But, 99% of believers would also not believe in the God that Dawkins is claiming to refute. Dawkins tries to refutes the God of medieval scholasticism, the god of philosophers. The fact that the religious experience is far more vast than the simplistic view that Dawkins takes makes no dent in his thinking. By making the choice a Manichean either/or, science(logic)/religion, Dawkins, dangerously, covers a willful ignorance of religion while reviving a Neo-Enlightenment fable of fading religion with advancing secularism. A fable that evidence from history, sociology, anthropology and science (Andrew Newberg anyone) has made untenable as rational proposition and more of a faith statement. In a world in which we need better understanding to live peacefully, Dawkins adds to fuel to the fires of ignorance, which is dangerous to intellectual work.

_ _ _ _ _

* Exercise requirements
1 - In the critique of Dawkins, which God does Dawkins try to refute?
2 - Continue the critique of Dawkins from its final sentence, keeping the same argument and tone.

* Extracted data

_ _ _ _ _

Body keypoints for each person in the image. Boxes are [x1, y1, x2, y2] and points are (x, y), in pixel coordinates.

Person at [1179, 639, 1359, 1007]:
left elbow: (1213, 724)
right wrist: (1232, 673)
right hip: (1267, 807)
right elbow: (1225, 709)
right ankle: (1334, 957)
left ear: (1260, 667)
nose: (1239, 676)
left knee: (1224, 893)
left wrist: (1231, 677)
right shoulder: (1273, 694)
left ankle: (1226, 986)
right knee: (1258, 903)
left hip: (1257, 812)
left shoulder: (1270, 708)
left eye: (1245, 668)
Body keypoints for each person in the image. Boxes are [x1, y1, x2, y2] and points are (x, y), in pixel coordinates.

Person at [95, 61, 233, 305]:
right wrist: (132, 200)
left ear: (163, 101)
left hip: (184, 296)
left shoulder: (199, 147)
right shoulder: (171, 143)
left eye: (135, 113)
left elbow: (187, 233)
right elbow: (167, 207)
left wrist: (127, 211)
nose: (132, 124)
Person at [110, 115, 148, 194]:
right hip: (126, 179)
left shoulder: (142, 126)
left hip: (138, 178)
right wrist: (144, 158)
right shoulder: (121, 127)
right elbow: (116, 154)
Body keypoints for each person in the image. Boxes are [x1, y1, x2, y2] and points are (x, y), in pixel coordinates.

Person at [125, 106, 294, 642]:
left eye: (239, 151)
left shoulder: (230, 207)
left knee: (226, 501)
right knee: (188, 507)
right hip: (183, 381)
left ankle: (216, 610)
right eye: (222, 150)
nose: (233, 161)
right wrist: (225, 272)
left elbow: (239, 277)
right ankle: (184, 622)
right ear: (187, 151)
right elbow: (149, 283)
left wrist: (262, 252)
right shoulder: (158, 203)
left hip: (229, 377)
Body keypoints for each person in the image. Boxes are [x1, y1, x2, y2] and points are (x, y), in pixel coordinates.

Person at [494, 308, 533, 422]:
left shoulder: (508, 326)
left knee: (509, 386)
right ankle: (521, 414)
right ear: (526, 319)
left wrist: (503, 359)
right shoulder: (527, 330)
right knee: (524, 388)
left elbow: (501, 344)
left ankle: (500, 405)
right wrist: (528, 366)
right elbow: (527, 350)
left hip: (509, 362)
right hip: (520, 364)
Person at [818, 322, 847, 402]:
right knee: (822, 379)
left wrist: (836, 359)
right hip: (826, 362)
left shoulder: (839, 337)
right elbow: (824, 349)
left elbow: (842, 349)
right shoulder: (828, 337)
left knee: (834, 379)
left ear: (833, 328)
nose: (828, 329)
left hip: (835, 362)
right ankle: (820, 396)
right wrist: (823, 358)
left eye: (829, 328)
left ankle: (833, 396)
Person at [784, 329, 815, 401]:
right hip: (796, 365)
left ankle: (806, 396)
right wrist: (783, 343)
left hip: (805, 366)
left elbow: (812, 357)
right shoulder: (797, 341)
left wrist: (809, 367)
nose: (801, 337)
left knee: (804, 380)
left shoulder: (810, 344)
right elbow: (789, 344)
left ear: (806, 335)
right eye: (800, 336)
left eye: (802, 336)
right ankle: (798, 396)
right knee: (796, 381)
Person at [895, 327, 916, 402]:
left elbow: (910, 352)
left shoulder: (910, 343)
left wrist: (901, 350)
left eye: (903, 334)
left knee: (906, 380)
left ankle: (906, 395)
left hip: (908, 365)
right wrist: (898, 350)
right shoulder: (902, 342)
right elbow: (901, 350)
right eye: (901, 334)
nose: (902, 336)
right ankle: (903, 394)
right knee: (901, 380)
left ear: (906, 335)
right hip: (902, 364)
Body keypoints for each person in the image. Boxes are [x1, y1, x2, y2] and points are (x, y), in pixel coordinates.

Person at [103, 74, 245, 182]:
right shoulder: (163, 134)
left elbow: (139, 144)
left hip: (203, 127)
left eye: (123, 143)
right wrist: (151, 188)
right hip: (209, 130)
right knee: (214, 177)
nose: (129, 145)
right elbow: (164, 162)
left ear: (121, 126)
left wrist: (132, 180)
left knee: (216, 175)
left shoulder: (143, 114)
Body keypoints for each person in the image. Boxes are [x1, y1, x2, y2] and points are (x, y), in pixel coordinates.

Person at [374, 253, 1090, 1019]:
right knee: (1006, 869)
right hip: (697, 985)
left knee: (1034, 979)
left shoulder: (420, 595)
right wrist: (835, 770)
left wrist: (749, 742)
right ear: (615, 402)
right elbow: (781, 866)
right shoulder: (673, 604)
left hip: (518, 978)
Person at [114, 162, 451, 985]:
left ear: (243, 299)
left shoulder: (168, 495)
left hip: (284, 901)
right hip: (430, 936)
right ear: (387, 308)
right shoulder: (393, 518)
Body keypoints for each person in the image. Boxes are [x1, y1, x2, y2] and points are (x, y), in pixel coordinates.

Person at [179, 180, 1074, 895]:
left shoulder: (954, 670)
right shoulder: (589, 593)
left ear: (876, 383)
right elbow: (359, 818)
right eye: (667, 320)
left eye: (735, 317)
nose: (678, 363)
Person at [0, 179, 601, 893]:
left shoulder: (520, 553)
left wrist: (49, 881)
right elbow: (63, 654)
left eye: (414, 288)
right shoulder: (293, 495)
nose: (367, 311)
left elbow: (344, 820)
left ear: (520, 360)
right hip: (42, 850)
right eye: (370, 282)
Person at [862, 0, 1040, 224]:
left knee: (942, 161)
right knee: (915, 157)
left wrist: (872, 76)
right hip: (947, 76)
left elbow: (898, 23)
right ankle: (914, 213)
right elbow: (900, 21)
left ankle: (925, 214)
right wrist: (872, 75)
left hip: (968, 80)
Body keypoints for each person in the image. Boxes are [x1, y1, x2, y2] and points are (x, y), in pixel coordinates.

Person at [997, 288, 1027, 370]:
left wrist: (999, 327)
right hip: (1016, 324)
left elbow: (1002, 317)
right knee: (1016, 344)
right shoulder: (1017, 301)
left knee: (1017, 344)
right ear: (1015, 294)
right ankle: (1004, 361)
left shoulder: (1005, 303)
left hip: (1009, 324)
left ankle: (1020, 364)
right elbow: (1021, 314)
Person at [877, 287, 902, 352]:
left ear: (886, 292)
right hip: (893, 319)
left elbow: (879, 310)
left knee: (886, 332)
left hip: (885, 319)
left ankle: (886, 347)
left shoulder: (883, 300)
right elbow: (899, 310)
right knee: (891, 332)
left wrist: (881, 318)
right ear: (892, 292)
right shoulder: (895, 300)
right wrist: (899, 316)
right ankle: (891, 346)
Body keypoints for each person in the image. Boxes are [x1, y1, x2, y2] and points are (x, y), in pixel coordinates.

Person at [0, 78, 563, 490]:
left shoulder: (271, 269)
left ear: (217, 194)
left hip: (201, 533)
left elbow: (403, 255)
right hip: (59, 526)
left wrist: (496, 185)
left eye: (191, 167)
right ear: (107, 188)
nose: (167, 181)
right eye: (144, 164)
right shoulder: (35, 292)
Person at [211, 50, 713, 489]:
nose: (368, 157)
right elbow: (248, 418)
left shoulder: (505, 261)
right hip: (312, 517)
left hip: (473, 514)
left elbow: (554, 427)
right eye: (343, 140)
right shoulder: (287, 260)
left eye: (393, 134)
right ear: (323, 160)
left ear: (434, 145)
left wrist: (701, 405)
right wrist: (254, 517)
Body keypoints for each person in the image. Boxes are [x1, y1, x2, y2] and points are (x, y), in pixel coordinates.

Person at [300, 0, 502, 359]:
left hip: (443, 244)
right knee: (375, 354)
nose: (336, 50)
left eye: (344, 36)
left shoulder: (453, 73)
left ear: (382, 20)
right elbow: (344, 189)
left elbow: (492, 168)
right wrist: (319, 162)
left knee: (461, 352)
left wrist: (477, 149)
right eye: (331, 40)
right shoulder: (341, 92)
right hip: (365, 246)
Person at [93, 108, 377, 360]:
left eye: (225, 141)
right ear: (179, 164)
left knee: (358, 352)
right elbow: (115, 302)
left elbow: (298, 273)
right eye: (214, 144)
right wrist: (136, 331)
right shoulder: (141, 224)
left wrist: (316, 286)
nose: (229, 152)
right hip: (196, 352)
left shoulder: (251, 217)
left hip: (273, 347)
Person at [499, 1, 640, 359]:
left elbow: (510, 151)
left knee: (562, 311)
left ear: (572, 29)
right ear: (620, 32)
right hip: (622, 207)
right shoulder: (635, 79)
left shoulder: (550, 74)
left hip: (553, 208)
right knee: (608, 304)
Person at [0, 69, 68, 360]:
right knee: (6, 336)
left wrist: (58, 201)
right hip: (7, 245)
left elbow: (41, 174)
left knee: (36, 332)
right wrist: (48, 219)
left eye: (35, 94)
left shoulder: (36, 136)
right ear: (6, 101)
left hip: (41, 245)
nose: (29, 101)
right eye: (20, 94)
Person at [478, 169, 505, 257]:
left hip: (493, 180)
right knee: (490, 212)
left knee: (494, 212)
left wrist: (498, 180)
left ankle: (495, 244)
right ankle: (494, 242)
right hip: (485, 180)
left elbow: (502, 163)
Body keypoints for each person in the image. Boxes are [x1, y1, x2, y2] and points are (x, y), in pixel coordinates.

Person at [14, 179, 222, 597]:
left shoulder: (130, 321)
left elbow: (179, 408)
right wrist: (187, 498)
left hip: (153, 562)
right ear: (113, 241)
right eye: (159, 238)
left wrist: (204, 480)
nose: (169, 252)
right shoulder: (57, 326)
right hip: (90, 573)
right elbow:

_ _ _ _ _

* Task-by-task outputs
1 - The God of medieval scholasticism, the god of philosophers.

2 -
The danger can be seen best in the Francis Collins affair. Here is one of the best working scientist having to answer his for his faith. His accomplishments were downplayed, (only a good administrator), his sanity question (he must compartmentalized his science and faith) and thrown all sorts of insults from scientists who had a hundredth of his accomplishments and the never work with him. All because of being a Christian, (got love Coyne’s thought process on this one: it is not because Collins is a Christian, but because he believes like a Christian as if there is a distinction) Those who had worked with him, atheists and believers alike, had nothing except praise for him as a scientist and his scientific accomplishments. The dire predictions of Collins’s critics have not materialized and he has gotten rave reviews for his first year. Will he receive any apologies. No, because ideologues don’t apologize.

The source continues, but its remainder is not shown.